• Objetivo
As afirmações a seguir concordam com a reportagem sobre os ataques a escolas na Bahia? (a) O adolescente que atacou a escola em Barreiras tinha 14 anos. (b) Em Morro do Chapéu, policiais retiraram os estudantes da escola. (c) Ricardo Aragão atua em faculdades de Salvador. Responda sim ou não a cada uma e cite literalmente as palavras da reportagem que decidem.

++++ Trecho selecionado

Na última segunda-feira (26), a Bahia ficou em choque com o ataque a uma escola no município de Barreiras, região oeste do estado, praticado por um adolescente de 14 anos matriculado na unidade. O jovem, responsável pelo ato extremista, entrou no local atirando. Com ele também havia armas brancas, como facas, facões e canivetes. Uma estudante de 20 anos foi assassinada a tiros e golpes.

O autor do crime participava de grupos extremistas em redes sociais. Nas postagens, segunda a polícia, ele declarava os seus planos e dizia que se tornaria um ‘sancto’, uma espécie de herói dentro do extremismo.

Na terça-feira (27), outro estudante adentrou uma escola na cidade de Morro do Chapéu, e no vestiário trocou a farda por uma roupa preta com capuz. O garoto entrou na sala de aula com materiais inflamáveis, golpeou a coordenadora e ateou fogo no local, que ficou destruído com as chamas. Professores e funcionários conseguiram retirar os estudantes das dependências da unidade.

Ambos os casos estão intimamente ligados ao discurso de ódio que cada vez mais vem ganhando força entre os jovens, sobretudo pela facilidade de se conectarem com outros através de grupos nas redes sociais, onde compartilham mensagens de cunho racista, pautadas no autoritarismo e na ideia de extermínio daquilo que difere dos seus conceitos.

Em entrevista ao Acorda Cidade, o sociólogo, professor universitário e cientista social Ricardo Aragão, que atua em faculdades de Feira de Santana, esclareceu que o discurso extremista é centrado no ódio e na incapacidade de diálogo com o diferente.

“Do ponto de vista do extremista, pautado no autoritarismo, o diferente é o inimigo, alguém a ser exterminado, logo o discurso do extremista é também de morte e de extermínio. É uma característica da juventude buscar identificação, buscar modos de tentar se situar no mundo, e o fenômeno das redes sociais, que trabalham em cima de algoritmos, tendem a reforçar esses sentimentos de identidade baseados na exclusão. A pessoa fica presa no seu grupo, geralmente tem seus discursos, suas certezas, seus preconceitos reforçados pelo sentimento de grupo produzido pelo algoritmo da rede social e isso tem influência nos jovens”, avalia o cientista social.

++++++++
++++ Material

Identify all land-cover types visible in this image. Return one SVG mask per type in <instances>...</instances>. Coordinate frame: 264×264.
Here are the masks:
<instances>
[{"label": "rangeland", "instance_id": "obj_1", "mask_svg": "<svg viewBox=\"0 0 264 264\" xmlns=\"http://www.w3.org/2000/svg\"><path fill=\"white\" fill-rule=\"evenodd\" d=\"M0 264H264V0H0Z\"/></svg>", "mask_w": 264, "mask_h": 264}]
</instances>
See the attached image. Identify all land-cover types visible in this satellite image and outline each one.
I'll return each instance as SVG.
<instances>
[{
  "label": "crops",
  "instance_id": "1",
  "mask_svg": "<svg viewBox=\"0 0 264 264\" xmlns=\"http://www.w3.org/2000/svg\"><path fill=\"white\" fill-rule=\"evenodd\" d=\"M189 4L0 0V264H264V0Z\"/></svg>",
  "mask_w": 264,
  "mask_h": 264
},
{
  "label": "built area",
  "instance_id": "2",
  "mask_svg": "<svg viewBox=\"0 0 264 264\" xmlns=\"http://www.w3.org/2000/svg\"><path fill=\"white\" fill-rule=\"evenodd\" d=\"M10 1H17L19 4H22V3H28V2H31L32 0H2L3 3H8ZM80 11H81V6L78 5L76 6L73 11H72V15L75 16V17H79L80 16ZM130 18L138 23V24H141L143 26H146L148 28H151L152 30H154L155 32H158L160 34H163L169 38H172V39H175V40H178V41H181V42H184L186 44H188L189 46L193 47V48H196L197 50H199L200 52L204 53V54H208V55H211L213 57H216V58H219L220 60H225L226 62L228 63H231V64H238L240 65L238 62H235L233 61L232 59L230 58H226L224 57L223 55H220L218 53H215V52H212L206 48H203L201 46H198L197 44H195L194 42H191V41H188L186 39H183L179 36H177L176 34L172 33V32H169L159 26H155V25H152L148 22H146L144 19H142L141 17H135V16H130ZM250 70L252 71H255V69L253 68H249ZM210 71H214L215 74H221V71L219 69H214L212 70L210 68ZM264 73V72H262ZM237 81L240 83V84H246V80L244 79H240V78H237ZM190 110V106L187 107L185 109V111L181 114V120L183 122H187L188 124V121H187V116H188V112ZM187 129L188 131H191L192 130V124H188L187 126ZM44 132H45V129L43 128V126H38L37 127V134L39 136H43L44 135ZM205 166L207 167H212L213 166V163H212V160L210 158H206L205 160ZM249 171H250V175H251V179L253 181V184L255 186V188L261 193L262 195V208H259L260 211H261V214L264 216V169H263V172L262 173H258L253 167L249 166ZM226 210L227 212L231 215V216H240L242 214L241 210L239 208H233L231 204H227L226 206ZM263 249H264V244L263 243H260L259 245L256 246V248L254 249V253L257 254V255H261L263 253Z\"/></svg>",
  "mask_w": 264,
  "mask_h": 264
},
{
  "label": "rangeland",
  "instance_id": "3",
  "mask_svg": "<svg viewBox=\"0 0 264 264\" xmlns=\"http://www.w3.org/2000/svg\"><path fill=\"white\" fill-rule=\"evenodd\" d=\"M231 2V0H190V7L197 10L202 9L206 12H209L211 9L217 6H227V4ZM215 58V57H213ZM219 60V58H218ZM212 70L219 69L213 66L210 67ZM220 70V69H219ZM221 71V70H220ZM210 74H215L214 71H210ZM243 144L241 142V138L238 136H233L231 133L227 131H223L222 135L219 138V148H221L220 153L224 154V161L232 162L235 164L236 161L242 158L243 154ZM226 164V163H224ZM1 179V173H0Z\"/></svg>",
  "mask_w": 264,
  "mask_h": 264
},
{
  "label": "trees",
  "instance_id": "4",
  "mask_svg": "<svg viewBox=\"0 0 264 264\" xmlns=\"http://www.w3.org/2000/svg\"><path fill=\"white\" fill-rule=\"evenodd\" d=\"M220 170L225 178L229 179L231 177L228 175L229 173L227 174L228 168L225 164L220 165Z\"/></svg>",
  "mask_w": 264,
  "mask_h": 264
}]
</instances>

++++++++
++++ Material

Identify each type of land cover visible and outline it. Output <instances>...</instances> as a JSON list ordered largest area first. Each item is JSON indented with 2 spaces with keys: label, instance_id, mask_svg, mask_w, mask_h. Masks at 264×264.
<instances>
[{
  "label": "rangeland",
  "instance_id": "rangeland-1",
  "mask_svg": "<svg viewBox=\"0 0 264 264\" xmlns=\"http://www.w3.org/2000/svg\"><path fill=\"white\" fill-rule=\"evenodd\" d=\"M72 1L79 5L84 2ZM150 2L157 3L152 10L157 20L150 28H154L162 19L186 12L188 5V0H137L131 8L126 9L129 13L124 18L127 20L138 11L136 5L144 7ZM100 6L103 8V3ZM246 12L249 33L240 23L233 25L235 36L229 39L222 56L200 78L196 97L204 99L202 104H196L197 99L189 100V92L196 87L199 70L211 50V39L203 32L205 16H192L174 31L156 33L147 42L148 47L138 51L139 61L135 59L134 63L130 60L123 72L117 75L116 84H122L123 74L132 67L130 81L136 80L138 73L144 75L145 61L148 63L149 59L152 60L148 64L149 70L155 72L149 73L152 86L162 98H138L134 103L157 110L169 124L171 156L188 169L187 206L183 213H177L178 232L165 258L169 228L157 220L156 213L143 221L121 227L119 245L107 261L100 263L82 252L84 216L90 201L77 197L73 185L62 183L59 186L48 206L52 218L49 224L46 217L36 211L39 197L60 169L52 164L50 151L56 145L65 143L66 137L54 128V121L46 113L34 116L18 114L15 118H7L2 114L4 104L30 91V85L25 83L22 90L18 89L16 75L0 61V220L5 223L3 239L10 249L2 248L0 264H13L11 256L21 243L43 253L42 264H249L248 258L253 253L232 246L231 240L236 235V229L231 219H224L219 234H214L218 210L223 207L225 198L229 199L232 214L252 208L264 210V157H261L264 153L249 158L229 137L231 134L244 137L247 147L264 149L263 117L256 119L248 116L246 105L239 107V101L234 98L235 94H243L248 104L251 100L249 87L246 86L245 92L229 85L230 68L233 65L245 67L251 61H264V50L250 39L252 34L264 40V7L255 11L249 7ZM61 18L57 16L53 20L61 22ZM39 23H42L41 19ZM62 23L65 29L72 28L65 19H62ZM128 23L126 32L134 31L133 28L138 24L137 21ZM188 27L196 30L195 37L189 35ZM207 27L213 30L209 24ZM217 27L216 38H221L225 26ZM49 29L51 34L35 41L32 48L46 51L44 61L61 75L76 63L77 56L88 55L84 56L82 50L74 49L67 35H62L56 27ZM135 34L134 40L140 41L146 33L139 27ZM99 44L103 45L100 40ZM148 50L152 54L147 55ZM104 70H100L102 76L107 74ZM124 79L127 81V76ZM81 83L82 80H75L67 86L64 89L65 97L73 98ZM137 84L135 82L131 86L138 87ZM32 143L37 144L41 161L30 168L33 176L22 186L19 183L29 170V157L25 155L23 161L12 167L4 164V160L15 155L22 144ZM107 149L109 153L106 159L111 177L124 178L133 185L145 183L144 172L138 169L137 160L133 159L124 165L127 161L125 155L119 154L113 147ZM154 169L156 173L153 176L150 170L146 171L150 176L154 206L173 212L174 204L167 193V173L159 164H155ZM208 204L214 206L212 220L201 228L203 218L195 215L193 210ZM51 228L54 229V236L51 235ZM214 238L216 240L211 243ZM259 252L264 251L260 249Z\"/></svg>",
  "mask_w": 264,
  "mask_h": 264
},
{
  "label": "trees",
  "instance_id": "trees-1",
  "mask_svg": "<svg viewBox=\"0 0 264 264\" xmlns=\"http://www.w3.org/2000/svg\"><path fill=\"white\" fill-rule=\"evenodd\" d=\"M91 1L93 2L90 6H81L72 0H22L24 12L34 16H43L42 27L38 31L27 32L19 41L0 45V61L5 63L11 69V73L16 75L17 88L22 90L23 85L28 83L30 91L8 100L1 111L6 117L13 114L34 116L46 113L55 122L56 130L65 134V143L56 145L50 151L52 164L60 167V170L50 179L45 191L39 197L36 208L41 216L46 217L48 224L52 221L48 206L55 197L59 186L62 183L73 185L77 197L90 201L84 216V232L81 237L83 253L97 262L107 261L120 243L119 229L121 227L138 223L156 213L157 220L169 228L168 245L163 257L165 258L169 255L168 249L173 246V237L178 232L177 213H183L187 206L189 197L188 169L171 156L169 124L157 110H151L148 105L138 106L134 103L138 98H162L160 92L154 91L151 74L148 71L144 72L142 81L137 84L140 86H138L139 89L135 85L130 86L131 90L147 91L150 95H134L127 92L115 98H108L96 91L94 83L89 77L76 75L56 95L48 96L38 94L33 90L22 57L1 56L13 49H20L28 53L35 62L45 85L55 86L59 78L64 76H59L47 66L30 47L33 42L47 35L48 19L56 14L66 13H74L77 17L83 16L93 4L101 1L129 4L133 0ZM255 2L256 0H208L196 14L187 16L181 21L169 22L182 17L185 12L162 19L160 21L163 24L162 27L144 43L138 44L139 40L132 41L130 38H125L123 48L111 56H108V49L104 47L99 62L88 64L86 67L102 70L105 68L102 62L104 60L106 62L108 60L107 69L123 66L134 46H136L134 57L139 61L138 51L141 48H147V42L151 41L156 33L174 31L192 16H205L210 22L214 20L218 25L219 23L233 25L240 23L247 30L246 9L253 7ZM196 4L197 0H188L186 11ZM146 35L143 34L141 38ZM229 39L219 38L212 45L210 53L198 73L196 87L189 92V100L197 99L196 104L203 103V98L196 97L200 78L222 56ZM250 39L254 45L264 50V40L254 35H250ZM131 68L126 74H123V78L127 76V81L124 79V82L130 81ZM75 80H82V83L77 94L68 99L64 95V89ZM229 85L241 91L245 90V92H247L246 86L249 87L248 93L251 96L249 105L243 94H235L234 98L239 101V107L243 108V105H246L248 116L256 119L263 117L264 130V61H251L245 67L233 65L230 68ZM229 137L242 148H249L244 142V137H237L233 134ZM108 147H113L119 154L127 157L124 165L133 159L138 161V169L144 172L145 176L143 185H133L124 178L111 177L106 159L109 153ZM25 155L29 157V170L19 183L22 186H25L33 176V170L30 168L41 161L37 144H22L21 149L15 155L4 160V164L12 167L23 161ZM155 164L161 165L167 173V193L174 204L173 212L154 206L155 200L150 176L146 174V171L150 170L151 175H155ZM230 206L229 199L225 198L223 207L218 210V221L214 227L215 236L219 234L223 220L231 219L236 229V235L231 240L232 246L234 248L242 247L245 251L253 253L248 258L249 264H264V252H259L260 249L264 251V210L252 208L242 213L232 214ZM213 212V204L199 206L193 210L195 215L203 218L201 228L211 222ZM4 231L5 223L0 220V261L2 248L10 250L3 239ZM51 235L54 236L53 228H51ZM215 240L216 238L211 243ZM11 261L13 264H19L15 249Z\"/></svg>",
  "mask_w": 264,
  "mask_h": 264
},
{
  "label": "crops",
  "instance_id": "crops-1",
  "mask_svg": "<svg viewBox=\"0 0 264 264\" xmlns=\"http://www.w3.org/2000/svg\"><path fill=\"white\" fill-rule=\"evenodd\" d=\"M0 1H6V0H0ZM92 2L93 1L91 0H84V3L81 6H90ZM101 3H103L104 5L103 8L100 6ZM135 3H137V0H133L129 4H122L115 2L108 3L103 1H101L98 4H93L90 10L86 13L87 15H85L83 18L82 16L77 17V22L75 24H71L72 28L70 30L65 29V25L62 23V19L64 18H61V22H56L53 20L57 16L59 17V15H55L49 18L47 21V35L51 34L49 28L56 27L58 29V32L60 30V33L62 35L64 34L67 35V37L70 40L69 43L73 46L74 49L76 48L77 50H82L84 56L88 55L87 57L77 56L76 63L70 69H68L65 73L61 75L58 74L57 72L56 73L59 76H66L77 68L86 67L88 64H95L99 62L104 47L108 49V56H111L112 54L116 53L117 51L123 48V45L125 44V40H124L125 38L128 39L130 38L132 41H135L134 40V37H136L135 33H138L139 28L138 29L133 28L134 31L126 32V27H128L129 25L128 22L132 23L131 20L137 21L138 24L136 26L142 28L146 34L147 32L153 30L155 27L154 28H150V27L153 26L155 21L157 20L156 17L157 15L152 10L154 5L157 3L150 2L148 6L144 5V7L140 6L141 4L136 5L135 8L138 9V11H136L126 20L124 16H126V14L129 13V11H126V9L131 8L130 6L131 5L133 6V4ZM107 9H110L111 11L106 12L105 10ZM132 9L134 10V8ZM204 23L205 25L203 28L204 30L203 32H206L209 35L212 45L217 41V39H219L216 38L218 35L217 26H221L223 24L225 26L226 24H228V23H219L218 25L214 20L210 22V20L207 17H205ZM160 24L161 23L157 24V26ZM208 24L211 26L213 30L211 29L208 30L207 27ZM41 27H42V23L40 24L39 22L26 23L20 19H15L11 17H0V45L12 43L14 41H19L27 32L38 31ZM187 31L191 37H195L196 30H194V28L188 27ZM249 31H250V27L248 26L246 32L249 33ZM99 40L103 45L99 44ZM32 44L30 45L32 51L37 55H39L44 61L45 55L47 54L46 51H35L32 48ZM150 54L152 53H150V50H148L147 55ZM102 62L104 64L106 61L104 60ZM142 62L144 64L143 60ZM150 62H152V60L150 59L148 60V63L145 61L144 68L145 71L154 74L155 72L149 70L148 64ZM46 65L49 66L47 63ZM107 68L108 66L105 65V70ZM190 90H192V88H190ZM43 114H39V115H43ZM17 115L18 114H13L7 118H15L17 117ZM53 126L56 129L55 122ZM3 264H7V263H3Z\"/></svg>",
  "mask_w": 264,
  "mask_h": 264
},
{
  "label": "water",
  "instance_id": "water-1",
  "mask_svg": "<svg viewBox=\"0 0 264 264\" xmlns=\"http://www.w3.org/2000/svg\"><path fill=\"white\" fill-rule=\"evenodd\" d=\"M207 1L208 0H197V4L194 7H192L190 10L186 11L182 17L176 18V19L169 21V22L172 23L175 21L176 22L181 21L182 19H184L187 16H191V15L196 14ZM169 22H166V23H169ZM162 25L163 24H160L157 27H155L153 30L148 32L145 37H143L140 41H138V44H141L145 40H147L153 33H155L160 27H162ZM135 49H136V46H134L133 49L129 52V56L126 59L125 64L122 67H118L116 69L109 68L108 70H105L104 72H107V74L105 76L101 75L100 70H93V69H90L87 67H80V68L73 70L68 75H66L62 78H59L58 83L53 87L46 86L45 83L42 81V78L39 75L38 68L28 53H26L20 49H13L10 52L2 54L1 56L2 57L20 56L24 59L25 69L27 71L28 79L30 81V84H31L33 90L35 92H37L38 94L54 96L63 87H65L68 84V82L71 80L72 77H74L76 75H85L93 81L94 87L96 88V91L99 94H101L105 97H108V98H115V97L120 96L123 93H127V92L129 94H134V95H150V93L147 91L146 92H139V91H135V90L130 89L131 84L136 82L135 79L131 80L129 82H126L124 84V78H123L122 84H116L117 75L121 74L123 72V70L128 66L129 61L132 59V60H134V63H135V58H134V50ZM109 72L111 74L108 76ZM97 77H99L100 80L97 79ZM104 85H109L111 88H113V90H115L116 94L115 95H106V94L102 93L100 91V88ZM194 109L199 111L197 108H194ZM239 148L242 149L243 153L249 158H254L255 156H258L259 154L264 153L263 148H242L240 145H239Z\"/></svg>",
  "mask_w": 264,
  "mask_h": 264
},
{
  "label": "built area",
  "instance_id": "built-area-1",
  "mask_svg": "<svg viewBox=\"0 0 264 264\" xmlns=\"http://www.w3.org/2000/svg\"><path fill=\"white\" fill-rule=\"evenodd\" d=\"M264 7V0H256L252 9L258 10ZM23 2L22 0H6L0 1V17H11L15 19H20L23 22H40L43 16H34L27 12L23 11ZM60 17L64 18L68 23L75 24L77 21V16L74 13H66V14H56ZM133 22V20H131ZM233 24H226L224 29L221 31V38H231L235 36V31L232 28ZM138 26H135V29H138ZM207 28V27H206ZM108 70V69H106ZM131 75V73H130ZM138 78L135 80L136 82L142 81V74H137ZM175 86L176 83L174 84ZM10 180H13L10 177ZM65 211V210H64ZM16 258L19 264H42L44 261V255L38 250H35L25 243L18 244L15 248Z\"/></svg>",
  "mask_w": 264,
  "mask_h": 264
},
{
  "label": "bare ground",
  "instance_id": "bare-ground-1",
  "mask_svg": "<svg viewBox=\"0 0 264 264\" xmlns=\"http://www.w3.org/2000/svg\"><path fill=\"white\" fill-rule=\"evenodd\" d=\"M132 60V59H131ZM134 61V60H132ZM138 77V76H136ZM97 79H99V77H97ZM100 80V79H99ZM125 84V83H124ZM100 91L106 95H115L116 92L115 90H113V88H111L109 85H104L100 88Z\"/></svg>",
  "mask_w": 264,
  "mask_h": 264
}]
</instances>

++++++++
++++ Material

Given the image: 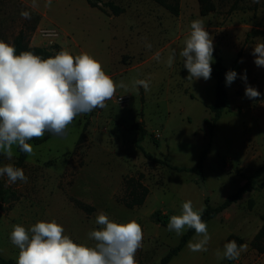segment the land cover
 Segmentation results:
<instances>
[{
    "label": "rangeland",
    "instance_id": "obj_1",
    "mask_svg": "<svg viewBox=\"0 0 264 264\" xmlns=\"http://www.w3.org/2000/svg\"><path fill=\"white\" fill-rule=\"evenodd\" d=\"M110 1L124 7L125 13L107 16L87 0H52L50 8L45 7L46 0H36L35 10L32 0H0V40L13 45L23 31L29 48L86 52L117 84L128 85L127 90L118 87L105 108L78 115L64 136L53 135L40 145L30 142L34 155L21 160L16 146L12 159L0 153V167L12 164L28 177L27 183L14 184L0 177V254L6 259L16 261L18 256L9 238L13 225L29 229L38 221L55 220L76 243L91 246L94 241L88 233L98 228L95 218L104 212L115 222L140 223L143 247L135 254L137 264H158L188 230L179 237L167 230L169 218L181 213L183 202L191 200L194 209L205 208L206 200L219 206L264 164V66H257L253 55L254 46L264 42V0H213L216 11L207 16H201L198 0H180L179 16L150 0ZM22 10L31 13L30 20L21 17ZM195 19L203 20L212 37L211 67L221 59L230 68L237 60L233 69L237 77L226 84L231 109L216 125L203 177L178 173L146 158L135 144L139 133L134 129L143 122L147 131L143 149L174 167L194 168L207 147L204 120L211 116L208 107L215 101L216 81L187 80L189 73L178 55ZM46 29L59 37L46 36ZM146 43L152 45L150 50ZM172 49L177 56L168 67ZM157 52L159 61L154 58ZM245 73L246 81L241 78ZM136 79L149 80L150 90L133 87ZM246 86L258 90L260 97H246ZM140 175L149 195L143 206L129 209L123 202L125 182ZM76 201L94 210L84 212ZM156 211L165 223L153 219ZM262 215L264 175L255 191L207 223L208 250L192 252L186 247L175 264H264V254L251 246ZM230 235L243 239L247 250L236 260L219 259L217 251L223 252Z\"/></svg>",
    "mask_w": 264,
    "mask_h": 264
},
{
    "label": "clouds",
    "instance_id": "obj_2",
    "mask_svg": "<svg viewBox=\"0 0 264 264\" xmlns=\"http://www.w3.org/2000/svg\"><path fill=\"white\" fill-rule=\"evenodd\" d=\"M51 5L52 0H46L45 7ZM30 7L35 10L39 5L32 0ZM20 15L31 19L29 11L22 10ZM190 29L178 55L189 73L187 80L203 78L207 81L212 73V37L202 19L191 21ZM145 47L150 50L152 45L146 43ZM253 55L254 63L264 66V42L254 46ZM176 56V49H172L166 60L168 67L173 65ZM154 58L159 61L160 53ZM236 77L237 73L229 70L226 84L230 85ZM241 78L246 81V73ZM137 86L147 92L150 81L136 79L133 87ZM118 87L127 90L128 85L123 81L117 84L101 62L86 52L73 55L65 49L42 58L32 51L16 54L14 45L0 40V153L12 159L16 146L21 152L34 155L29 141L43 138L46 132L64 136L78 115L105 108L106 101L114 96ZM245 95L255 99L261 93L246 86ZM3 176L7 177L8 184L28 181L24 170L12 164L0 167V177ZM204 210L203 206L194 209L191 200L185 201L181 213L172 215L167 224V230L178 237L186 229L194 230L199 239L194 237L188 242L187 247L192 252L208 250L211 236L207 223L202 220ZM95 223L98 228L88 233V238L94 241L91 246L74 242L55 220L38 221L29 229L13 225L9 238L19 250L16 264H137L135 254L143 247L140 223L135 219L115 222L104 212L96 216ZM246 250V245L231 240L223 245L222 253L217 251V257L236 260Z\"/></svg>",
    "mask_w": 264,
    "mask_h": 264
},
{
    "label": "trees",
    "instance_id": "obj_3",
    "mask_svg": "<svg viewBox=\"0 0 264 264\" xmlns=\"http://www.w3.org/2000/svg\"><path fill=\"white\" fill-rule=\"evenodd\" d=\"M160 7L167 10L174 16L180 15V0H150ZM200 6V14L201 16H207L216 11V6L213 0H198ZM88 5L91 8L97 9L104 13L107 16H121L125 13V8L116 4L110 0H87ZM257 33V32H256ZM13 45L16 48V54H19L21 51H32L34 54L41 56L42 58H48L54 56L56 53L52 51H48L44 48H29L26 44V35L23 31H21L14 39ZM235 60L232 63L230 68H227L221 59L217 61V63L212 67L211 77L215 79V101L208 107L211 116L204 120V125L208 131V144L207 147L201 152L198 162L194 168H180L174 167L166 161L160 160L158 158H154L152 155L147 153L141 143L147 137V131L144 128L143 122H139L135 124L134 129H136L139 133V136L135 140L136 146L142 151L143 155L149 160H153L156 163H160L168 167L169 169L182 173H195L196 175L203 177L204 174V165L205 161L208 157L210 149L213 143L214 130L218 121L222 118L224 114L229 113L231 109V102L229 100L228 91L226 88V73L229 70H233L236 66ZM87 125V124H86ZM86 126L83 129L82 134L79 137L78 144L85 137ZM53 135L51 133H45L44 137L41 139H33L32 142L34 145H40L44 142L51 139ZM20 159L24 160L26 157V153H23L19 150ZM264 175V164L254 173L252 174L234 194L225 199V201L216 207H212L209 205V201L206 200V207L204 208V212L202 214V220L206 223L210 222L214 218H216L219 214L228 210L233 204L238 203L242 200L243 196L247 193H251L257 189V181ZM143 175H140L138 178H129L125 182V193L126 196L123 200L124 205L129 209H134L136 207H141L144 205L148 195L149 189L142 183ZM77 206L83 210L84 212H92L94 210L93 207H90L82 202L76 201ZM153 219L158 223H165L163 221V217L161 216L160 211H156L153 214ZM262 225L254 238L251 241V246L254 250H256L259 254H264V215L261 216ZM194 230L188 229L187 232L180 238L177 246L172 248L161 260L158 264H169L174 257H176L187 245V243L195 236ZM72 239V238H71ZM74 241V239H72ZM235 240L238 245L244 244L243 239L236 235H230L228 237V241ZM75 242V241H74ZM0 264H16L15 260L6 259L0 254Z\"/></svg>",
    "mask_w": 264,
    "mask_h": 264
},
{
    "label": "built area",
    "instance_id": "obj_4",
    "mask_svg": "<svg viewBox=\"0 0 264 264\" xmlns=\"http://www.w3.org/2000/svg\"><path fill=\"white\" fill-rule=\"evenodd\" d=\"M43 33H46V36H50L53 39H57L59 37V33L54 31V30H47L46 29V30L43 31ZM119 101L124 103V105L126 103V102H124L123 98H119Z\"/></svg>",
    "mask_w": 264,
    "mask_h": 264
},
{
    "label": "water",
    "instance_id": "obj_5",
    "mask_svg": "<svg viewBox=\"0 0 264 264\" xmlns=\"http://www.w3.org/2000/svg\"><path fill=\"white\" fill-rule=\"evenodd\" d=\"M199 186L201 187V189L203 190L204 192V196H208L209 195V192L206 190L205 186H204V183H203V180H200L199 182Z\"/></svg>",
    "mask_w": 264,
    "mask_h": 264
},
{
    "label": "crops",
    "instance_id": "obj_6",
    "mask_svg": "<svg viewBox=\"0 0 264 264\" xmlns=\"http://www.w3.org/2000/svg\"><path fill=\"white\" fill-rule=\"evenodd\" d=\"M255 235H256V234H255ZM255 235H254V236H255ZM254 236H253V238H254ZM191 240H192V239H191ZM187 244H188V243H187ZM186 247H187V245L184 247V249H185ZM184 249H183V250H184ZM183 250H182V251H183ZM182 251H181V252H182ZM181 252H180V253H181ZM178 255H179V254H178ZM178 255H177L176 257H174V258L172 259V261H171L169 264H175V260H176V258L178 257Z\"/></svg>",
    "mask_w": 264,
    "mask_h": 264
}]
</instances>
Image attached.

++++++++

• Resposta
(a) Sim: "praticado por um adolescente de 14 anos matriculado na unidade".
(b) Não: "Professores e funcionários conseguiram retirar os estudantes das dependências da unidade".
(c) Não: "que atua em faculdades de Feira de Santana".